“The only thing we have to fear is fear itself.” – Franklin D. Roosevelt, 1933 Presidential Inaugural Address
If the massive ups and downs in this market over the last couple of weeks have left you feeling queasy, well, you are not alone. I have been keeping a bottle of Pepto Bismol within reach (just kidding – it’s actually more like three bottles!).
We can see and feel the anxiety with every market open, and it soon degenerates into a game of chicken to see who can get out the door first. This stress-fueled situation is a far cry from the conditions we have enjoyed for the past few years, but when the landscape changes, we have to identify it and make our move.
Markets move with electrifying speed these days and far more velocity and acceleration than we are used to. Five percent drops that years ago would have taken a few months to occur are happening within weeks. The scary nosedives are making us all wonder if this time is “The Big One,” and naturally we remove ourselves from the situation. The sidelines are not a bad place to be when you are uncomfortable, especially because it appears that volatility is here to stay.
When market volatility is low, there is much more confidence that markets won’t whipsaw, but when the boat starts tilting from one side to the next then there is the potential for sea sickness. With outcomes unknown, we are left to wonder if the end is nigh. Of course, those investors who bet on any outcome always lose.
The fear we see each day is created by our own internal uncertainties about the outcome of negative geopolitical situations: the Ebola crisis, the ISIS insurgency, Russia v. Ukraine, Israel v. Hamas, the Fed policy – the list goes on. None of these have a clear cut, positive resolution in the foreseeable future, so if investors believe it is “The End” due to one (or a few) of these issues, why should they be left holding the bag? It’s time to cut and run!
There are a few reasons not to panic:
Markets are still within striking distance of new highs and have tons of room to come down – without even damaging the long-term uptrend.
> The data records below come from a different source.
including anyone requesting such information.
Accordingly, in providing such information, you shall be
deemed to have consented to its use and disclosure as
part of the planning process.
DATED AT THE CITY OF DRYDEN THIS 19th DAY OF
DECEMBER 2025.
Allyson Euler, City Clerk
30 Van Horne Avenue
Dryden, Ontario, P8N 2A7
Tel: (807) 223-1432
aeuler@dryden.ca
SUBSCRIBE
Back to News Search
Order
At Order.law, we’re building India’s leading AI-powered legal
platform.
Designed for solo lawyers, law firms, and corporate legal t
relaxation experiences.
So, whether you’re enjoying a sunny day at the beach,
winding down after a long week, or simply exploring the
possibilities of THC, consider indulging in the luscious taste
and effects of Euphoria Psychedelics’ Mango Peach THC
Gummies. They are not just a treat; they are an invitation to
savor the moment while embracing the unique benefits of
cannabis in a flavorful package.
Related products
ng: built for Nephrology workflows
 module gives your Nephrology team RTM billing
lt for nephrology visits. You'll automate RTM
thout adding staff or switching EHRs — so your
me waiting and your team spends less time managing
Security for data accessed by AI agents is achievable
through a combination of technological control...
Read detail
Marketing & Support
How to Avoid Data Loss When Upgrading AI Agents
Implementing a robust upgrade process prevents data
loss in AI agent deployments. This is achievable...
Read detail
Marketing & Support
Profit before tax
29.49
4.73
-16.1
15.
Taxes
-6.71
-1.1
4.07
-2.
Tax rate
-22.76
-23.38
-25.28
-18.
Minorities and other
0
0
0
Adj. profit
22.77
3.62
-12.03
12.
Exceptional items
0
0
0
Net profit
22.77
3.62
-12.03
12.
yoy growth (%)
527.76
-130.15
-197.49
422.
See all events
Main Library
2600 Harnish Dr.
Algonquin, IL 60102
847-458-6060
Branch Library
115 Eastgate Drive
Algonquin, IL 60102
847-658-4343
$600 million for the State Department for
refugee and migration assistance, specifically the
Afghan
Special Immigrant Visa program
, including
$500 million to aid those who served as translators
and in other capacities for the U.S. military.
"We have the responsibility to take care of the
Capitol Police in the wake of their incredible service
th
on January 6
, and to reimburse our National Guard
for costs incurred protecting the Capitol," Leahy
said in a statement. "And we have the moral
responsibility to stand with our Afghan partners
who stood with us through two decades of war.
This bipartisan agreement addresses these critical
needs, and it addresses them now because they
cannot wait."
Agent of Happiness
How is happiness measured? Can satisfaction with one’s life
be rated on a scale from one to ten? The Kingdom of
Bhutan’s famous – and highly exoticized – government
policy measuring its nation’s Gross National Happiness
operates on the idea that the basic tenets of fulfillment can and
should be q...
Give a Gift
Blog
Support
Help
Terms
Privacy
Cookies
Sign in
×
We can look at history and the charts to see how uncertain outcomes eventually resolve in markets. Without a doubt, the fear of putting money to work fades every time. But what is your time frame? Are you trading short term or long term? Market volatility creates great investing opportunities in the long term. When prices drop, they eventually head back up – history tells us this. Even in the short term, wild movements create some trading opportunities.
The bottom line:
Use the fear and uncertainty of market volatility to your advantage. These moments are not common, AND they offer some fantastic opportunities to take profits. Investors and traders tend to make the most money when fear peaks. Is now one of those moments? Which side do you want to be on?